Here's a volume that's not for the faint of heart. In these 88, oversize, A4 pages, J. Webster Sharp applies her dazzling stippling technique to translating the psychological underpinnings of the mental health issues that occupied Edwardian era egalitarian, George Ives, driving his assembling of a massive hoard of newspaper clippings that he collected into a lengthy series of scrapbooks over a period of 50 years (think Henry Darger as a scrapper). Hallucinogenic is the word that first comes to mind while scanning these images. Also, disturbing.
At the conclusion of the volume, hand written transciptions of some of the newspaper clippings that inspired the comics are appended.

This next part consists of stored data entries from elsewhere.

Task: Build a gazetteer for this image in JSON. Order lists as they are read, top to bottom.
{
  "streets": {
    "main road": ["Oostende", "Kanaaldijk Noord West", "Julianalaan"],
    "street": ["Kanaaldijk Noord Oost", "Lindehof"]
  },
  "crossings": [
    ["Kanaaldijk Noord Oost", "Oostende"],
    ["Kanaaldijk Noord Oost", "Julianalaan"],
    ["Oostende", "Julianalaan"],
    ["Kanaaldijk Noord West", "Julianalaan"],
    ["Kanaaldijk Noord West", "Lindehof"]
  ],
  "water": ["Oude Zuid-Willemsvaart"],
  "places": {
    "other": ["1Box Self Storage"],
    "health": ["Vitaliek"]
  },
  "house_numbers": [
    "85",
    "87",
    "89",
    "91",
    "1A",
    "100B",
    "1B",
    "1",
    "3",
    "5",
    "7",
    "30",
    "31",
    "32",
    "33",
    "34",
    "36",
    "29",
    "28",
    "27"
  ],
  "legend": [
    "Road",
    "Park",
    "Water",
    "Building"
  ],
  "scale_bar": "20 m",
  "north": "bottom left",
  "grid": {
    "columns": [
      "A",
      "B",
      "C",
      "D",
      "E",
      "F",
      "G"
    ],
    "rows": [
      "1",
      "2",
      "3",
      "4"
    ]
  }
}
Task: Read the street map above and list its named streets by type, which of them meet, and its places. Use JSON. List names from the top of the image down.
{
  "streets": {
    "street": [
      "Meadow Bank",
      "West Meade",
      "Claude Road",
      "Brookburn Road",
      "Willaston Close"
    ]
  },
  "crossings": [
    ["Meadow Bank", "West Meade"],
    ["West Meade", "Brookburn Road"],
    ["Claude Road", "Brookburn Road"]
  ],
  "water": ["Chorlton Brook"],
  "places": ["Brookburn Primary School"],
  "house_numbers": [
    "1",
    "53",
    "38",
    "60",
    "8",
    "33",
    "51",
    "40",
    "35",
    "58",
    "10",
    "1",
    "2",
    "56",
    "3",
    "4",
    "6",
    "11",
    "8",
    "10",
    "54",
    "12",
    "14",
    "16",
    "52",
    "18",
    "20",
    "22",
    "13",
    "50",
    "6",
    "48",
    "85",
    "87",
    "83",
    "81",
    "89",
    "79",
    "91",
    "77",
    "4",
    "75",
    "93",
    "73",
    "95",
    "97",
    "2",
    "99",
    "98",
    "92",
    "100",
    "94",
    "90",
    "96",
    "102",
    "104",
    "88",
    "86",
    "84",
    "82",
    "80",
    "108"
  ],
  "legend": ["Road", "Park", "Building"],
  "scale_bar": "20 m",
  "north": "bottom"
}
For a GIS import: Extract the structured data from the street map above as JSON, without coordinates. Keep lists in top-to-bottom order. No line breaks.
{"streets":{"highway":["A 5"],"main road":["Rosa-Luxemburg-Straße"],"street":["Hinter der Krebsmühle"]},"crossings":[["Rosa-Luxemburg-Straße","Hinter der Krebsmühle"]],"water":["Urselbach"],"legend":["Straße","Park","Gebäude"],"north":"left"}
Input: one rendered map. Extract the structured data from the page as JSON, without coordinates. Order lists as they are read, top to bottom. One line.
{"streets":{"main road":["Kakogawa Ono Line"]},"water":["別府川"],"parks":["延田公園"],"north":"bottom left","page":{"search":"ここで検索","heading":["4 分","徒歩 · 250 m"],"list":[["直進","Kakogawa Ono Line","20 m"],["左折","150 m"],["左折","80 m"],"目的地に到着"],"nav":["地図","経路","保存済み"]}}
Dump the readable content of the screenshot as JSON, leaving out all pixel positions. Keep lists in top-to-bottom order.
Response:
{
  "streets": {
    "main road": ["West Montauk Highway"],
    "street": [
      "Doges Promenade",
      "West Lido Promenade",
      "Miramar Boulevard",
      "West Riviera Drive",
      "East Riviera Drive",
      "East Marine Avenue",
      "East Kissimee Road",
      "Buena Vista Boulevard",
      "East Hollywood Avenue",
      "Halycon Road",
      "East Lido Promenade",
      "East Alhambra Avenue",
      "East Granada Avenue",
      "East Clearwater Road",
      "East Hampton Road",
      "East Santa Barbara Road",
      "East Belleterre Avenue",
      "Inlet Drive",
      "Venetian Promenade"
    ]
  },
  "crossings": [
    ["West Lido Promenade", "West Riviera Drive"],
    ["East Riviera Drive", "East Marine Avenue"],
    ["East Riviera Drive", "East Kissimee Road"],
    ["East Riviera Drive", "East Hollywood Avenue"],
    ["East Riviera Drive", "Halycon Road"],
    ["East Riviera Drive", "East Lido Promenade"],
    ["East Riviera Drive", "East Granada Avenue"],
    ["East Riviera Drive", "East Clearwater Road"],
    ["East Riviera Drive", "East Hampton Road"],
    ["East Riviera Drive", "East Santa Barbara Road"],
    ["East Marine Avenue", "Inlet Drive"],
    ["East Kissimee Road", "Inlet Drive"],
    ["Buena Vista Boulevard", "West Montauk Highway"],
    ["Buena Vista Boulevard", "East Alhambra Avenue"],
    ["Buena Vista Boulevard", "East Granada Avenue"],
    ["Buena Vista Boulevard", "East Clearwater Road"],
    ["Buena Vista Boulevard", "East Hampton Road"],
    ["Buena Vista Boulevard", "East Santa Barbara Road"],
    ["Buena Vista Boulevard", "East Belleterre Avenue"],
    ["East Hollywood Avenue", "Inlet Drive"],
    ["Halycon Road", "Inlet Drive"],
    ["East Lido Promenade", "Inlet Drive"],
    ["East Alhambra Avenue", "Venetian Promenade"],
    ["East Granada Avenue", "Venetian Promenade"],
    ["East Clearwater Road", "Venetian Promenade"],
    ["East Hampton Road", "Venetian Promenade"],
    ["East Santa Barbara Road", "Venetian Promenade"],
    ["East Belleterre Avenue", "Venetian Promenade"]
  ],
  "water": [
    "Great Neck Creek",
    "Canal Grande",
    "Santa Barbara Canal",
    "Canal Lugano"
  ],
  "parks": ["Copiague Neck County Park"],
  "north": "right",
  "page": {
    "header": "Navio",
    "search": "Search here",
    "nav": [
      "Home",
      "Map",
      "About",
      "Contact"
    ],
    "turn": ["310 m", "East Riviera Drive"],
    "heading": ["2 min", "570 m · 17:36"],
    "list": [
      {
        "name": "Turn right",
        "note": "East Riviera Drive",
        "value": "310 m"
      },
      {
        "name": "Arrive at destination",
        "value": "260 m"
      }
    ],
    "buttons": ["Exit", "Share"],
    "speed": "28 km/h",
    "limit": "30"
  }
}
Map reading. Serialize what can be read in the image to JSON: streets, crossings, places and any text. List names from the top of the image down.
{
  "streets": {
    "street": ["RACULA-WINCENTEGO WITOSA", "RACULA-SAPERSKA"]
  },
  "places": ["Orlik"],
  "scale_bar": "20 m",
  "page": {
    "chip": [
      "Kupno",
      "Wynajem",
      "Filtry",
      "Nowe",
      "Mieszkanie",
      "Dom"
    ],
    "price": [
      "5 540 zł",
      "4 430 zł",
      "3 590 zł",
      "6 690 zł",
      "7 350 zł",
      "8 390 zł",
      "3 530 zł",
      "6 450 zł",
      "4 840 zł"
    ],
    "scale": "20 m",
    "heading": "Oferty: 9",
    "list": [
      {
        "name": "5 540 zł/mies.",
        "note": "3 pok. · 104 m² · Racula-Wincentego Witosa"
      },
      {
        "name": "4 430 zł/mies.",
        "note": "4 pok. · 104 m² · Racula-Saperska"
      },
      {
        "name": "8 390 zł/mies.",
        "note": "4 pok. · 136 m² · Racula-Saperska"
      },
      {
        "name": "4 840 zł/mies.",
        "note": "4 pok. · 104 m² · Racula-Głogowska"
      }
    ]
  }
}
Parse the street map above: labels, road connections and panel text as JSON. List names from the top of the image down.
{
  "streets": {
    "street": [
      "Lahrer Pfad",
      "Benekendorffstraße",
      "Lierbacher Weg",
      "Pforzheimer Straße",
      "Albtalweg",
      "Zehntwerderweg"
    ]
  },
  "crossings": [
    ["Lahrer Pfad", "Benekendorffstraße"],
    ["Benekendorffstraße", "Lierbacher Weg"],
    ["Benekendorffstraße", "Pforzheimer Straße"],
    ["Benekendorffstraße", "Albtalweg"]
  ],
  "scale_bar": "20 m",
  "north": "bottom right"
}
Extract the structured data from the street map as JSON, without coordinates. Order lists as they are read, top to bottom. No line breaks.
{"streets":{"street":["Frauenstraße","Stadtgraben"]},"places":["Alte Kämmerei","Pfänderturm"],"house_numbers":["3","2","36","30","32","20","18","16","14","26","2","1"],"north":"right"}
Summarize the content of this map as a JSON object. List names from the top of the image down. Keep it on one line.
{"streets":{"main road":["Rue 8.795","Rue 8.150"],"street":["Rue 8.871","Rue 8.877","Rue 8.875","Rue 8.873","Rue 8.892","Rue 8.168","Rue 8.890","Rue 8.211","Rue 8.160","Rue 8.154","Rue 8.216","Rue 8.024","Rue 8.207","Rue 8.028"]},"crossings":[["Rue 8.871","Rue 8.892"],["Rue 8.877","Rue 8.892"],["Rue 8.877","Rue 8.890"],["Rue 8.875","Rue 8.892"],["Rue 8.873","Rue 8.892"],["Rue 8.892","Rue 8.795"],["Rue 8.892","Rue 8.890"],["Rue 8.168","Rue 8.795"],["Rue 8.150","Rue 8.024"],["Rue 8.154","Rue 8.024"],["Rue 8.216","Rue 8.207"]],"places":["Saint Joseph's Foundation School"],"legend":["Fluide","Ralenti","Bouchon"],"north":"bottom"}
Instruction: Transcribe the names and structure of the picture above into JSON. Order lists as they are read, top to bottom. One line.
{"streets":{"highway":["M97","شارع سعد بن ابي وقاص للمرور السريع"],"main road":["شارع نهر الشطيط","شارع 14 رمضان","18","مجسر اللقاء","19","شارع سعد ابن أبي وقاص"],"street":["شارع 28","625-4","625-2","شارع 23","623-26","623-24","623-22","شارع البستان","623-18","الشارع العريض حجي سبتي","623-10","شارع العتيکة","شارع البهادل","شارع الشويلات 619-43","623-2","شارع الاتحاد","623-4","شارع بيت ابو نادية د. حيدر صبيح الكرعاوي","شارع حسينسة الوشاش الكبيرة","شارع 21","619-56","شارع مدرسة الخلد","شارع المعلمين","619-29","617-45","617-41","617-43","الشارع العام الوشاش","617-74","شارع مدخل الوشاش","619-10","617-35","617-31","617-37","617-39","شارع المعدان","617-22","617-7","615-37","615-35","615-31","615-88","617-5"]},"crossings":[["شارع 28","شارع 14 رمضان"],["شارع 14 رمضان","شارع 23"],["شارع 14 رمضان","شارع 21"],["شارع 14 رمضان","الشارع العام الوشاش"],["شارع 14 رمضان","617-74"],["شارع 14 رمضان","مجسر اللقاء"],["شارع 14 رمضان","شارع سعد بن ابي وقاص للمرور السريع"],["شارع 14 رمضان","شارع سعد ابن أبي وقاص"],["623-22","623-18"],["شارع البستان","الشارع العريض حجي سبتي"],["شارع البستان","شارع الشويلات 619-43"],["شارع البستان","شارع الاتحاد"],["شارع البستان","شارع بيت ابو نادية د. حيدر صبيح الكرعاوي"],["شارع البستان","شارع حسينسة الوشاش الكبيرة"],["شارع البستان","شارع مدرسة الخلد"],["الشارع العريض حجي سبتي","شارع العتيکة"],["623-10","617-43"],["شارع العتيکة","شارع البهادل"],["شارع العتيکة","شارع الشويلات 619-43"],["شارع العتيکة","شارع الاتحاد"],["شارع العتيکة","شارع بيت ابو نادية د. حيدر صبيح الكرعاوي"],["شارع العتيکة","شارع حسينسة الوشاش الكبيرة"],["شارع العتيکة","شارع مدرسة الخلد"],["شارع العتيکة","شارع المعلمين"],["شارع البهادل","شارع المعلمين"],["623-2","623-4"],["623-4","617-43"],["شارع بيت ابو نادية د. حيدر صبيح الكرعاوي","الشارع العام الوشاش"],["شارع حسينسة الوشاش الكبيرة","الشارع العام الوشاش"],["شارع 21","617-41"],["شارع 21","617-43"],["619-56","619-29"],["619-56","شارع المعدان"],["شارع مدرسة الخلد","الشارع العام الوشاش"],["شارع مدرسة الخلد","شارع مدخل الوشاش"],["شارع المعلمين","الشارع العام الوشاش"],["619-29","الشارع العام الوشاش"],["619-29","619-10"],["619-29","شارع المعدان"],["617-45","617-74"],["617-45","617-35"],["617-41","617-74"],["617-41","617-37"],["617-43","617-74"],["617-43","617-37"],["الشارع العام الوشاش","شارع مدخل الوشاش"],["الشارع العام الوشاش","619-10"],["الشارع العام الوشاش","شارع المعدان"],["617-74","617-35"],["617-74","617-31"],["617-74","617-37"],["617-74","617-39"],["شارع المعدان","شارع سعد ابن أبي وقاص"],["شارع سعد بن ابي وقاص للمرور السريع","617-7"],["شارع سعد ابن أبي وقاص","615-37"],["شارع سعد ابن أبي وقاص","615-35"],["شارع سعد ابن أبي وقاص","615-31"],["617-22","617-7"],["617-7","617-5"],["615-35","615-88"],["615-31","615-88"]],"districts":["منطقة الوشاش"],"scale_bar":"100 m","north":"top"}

Anyone interested in some background on the creation of this work is encouraged to tune in to this 45-minute interview with J. Webster Sharp hosted by publisher Avery Hill.
Review Quotes:
"There's no one else making comics the way she is, and there's no mistaking one of her comics for somebody else's. Her concerns, fixations and flights of fancy are more or less entirely her own, and her means of communicating them are likewise utterly unique." -- Ryan Carey, The Comics Journal
"Confronting taboos with surgical skill, an anatomist's understanding and a detective's passion, the auteur has crafted here an emotional experience both enticingly lovely and yet intrinsically profane." -- Now Read This
"It has detail, it has passion and courage and guts, and wit and intelligence. It's daring and takes risk in both subject matter and execution. It also makes you unnerved, uncomfortable, intrigued, repulsed, excited. It's singular and unique." -- Paul Ashley Brown, Comic Bits Online
J. Webster Sharp began her professional art career as a portrait painter, and she also explored textile sculpture, collage and drawing. Having always been a lover of comics she committed herself to a career in sequential art in May 2021. She's inspired by the strange, eccentric and the psychology behind unusual imagery.